WHAT TO WORK ON >> Repeat the listing below line for line, exactly as shown.

DATA UNDER STUDY >>
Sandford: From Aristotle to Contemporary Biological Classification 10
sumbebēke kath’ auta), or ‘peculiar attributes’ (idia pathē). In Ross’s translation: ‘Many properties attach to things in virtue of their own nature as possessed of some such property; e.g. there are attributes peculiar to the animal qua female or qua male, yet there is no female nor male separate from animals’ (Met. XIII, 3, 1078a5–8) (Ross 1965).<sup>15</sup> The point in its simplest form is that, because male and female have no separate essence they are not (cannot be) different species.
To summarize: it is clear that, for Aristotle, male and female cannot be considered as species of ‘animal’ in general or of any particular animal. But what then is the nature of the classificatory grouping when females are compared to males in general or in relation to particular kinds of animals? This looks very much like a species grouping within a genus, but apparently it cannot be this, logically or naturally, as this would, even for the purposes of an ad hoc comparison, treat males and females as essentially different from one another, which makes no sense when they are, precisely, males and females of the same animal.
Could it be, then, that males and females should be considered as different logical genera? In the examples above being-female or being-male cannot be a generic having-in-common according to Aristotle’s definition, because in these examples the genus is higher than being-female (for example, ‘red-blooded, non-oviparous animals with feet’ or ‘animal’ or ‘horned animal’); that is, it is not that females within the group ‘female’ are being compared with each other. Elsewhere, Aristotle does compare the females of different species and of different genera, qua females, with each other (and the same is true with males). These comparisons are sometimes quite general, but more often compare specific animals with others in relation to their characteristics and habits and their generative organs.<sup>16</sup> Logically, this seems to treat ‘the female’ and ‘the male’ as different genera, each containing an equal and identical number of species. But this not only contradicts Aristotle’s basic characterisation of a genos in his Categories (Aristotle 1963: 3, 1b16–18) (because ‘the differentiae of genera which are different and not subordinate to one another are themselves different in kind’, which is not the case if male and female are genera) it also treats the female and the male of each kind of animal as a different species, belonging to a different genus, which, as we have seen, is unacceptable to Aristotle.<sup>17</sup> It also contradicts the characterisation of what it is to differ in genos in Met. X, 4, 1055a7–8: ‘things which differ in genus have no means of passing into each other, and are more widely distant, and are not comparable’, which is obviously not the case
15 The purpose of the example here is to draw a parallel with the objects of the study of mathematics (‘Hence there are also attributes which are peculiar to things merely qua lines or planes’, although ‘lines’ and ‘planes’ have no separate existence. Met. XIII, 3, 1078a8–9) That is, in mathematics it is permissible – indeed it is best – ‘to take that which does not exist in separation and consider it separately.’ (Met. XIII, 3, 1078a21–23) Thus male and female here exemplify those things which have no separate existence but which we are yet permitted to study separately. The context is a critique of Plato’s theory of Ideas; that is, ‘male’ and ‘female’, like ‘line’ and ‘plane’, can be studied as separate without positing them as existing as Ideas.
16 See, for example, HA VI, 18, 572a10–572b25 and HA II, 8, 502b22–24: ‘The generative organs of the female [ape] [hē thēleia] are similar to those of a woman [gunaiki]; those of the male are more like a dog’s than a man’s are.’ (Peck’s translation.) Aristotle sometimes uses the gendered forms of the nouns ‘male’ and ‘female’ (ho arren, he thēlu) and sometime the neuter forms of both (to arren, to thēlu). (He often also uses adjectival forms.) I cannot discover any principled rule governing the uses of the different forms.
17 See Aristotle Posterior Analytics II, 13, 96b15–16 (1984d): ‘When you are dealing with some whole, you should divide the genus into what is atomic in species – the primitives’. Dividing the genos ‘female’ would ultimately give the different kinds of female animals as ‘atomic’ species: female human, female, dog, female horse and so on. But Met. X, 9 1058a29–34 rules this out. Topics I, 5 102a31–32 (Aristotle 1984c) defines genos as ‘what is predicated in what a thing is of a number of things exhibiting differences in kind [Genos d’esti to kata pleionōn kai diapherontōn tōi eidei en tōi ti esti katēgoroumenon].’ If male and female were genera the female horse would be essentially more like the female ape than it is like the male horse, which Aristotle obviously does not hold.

ANSWER AREA >>
Sandford: From Aristotle to Contemporary Biological Classification 10
sumbebēke kath’ auta), or ‘peculiar attributes’ (idia pathē). In Ross’s translation: ‘Many properties attach to things in virtue of their own nature as possessed of some such property; e.g. there are attributes peculiar to the animal qua female or qua male, yet there is no female nor male separate from animals’ (Met. XIII, 3, 1078a5–8) (Ross 1965).<sup>15</sup> The point in its simplest form is that, because male and female have no separate essence they are not (cannot be) different species.
To summarize: it is clear that, for Aristotle, male and female cannot be considered as species of ‘animal’ in general or of any particular animal. But what then is the nature of the classificatory grouping when females are compared to males in general or in relation to particular kinds of animals? This looks very much like a species grouping within a genus, but apparently it cannot be this, logically or naturally, as this would, even for the purposes of an ad hoc comparison, treat males and females as essentially different from one another, which makes no sense when they are, precisely, males and females of the same animal.
Could it be, then, that males and females should be considered as different logical genera? In the examples above being-female or being-male cannot be a generic having-in-common according to Aristotle’s definition, because in these examples the genus is higher than being-female (for example, ‘red-blooded, non-oviparous animals with feet’ or ‘animal’ or ‘horned animal’); that is, it is not that females within the group ‘female’ are being compared with each other. Elsewhere, Aristotle does compare the females of different species and of different genera, qua females, with each other (and the same is true with males). These comparisons are sometimes quite general, but more often compare specific animals with others in relation to their characteristics and habits and their generative organs.<sup>16</sup> Logically, this seems to treat ‘the female’ and ‘the male’ as different genera, each containing an equal and identical number of species. But this not only contradicts Aristotle’s basic characterisation of a genos in his Categories (Aristotle 1963: 3, 1b16–18) (because ‘the differentiae of genera which are different and not subordinate to one another are themselves different in kind’, which is not the case if male and female are genera) it also treats the female and the male of each kind of animal as a different species, belonging to a different genus, which, as we have seen, is unacceptable to Aristotle.<sup>17</sup> It also contradicts the characterisation of what it is to differ in genos in Met. X, 4, 1055a7–8: ‘things which differ in genus have no means of passing into each other, and are more widely distant, and are not comparable’, which is obviously not the case
15 The purpose of the example here is to draw a parallel with the objects of the study of mathematics (‘Hence there are also attributes which are peculiar to things merely qua lines or planes’, although ‘lines’ and ‘planes’ have no separate existence. Met. XIII, 3, 1078a8–9) That is, in mathematics it is permissible – indeed it is best – ‘to take that which does not exist in separation and consider it separately.’ (Met. XIII, 3, 1078a21–23) Thus male and female here exemplify those things which have no separate existence but which we are yet permitted to study separately. The context is a critique of Plato’s theory of Ideas; that is, ‘male’ and ‘female’, like ‘line’ and ‘plane’, can be studied as separate without positing them as existing as Ideas.
16 See, for example, HA VI, 18, 572a10–572b25 and HA II, 8, 502b22–24: ‘The generative organs of the female [ape] [hē thēleia] are similar to those of a woman [gunaiki]; those of the male are more like a dog’s than a man’s are.’ (Peck’s translation.) Aristotle sometimes uses the gendered forms of the nouns ‘male’ and ‘female’ (ho arren, he thēlu) and sometime the neuter forms of both (to arren, to thēlu). (He often also uses adjectival forms.) I cannot discover any principled rule governing the uses of the different forms.
17 See Aristotle Posterior Analytics II, 13, 96b15–16 (1984d): ‘When you are dealing with some whole, you should divide the genus into what is atomic in species – the primitives’. Dividing the genos ‘female’ would ultimately give the different kinds of female animals as ‘atomic’ species: female human, female, dog, female horse and so on. But Met. X, 9 1058a29–34 rules this out. Topics I, 5 102a31–32 (Aristotle 1984c) defines genos as ‘what is predicated in what a thing is of a number of things exhibiting differences in kind [Genos d’esti to kata pleionōn kai diapherontōn tōi eidei en tōi ti esti katēgoroumenon].’ If male and female were genera the female horse would be essentially more like the female ape than it is like the male horse, which Aristotle obviously does not hold.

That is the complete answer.